HDMI Forum, Inc. today announced the release of Version 2.1 of the HDMI Specification! This latest HDMI Specification supports a range of higher video resolutions and refresh rates including 8K60 and 4K120, and resolutions up to 10K. Dynamic HDR formats are also supported, and bandwidth capability is increased up to 48Gbps. 8K video at 60Hz and 4K video at 120Hz might be something you dreamed about just a couple years ago, but it is closer now than ever. The HDMI 2.1 Compliance Test Specification (CTS) will be published in stages throughout the first three quarters of 2018, so it will likely be 2019 when we seem some actual products hit the market. It took nearly a year for the HDMI 2.1 specification to be announced and finalized!

8k hdmi specification

Supporting the 48Gbps bandwidth is the new Ultra High Speed HDMI Cable that is thankfully backwards compatible with HDMI cables already on the market. The cable ensures high-bandwidth dependent features are delivered including uncompressed 8K video with HDR. It features exceptionally low EMI (electro-magnetic interference) which reduces interference with nearby wireless devices.

8k hdmi specification

HDMI Specification 2.1 Features Include:

  • Higher video resolutions support a range of high resolutions and faster refresh rates including 8K60Hz and 4K120Hz for immersive viewing and smooth fast-action detail. Resolutions up to 10K are also supported for commercial AV, and industrial and specialty usages.
  • Dynamic HDR support ensures every moment of a video is displayed at its ideal values for depth, detail, brightness, contrast and wider color gamuts—on a scene-by-scene or even a frame-by-frame basis.
  • The Ultra High Speed HDMI Cable supports the 48G bandwidth for uncompressed HDMI 2.1 feature support.
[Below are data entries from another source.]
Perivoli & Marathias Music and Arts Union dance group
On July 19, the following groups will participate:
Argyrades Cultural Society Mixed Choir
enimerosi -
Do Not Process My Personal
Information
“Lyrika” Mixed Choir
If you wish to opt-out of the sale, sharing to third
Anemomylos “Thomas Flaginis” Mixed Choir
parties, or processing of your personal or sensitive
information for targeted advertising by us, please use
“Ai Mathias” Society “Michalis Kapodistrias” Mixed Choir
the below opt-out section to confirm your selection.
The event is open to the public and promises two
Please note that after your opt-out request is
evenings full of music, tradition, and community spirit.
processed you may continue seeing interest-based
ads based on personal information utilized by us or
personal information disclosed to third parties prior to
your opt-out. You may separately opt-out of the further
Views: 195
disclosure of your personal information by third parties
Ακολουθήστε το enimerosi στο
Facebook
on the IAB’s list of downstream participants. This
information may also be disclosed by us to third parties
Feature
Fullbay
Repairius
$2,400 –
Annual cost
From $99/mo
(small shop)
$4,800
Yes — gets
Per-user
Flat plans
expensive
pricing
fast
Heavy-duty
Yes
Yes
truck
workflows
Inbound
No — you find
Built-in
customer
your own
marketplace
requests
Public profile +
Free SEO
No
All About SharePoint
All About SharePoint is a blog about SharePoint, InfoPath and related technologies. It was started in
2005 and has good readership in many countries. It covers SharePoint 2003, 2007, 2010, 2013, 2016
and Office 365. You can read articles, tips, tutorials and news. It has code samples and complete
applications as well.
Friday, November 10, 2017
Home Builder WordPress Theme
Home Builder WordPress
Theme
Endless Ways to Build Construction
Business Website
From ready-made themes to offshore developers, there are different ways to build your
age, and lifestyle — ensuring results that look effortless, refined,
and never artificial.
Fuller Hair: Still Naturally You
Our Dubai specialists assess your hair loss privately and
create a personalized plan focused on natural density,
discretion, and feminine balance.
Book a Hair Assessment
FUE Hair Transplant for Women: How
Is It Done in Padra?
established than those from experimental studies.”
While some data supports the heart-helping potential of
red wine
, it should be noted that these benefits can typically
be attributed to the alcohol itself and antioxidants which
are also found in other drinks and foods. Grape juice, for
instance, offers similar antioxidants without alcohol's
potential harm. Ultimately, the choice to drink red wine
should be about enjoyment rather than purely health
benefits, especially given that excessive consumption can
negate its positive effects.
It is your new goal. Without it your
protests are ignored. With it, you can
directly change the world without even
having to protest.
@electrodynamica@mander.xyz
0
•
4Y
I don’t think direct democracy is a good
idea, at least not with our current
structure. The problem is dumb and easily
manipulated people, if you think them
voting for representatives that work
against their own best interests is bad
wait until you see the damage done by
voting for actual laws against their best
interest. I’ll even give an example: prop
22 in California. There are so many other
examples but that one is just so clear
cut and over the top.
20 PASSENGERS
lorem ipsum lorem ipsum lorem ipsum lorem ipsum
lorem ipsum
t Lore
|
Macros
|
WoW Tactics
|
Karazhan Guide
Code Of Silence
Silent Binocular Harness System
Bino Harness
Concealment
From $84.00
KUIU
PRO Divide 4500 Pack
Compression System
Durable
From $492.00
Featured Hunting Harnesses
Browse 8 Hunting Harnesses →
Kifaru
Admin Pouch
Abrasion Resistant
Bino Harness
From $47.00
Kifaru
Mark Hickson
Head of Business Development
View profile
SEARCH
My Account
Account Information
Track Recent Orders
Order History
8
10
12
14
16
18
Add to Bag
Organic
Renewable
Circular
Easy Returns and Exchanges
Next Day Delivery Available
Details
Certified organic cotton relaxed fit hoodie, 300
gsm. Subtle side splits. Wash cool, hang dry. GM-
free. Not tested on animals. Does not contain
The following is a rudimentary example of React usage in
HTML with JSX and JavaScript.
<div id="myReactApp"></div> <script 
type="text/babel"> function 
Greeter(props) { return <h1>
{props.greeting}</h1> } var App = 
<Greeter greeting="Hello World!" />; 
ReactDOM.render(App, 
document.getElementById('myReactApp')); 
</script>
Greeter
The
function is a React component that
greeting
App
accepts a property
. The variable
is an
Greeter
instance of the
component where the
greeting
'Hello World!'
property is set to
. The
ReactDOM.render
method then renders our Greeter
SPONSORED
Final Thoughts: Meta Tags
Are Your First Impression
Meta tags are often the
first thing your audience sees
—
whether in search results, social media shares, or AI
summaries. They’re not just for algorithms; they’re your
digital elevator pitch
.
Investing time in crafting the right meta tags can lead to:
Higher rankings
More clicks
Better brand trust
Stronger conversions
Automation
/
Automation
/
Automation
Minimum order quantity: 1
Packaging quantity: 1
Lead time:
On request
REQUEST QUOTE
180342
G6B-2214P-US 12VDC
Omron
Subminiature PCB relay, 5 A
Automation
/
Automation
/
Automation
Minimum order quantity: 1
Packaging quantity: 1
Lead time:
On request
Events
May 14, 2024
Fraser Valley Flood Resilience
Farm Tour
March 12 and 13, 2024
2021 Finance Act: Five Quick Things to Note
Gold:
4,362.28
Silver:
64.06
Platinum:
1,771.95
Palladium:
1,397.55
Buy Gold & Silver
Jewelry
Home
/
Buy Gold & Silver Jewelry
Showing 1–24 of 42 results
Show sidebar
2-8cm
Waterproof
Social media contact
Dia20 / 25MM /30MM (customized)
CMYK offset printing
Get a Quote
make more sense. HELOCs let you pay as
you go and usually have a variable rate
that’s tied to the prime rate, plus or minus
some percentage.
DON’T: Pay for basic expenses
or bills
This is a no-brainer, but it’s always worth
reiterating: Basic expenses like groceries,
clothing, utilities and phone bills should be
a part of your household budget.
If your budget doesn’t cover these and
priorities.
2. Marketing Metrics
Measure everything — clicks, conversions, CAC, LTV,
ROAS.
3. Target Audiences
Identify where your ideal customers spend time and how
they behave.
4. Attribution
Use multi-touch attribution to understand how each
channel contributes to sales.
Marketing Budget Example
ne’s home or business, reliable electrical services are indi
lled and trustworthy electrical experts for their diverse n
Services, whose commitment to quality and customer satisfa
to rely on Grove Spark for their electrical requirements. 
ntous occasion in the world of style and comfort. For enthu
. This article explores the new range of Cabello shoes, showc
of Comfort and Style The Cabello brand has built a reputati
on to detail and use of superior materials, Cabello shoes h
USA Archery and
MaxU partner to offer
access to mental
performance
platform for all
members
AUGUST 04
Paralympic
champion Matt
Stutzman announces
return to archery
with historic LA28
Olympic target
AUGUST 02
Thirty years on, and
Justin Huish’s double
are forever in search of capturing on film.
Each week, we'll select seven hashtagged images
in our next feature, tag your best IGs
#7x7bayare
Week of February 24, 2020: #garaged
The cable also features very low EMI emission and is backwards compatible with earlier versions of the HDMI Specification and can be used with existing HDMI devices.
  • eARC simplifies connectivity, provides greater ease of use, and supports the most advanced audio formats and highest audio quality. It ensures full compatibility between audio devices and upcoming HDMI 2.1 products.
  • Enhanced refresh rate features ensure an added level of smooth and seamless motion and transitions for gaming, movies and video. They include:
    • Variable Refresh Rate (VRR) reduces or eliminates lag, stutter and frame tearing for more fluid and better detailed gameplay.
    • Quick Media Switching (QMS) for movies and video eliminates the delay that can result in blank screens before content is displayed.
    • Quick Frame Transport (QFT) reduces latency for smoother no-lag gaming, and real-time interactive virtual reality.
  • Auto Low Latency Mode (ALLM) allows the ideal latency setting to automatically be set allowing for smooth, lag-free and uninterrupted viewing and interactivity.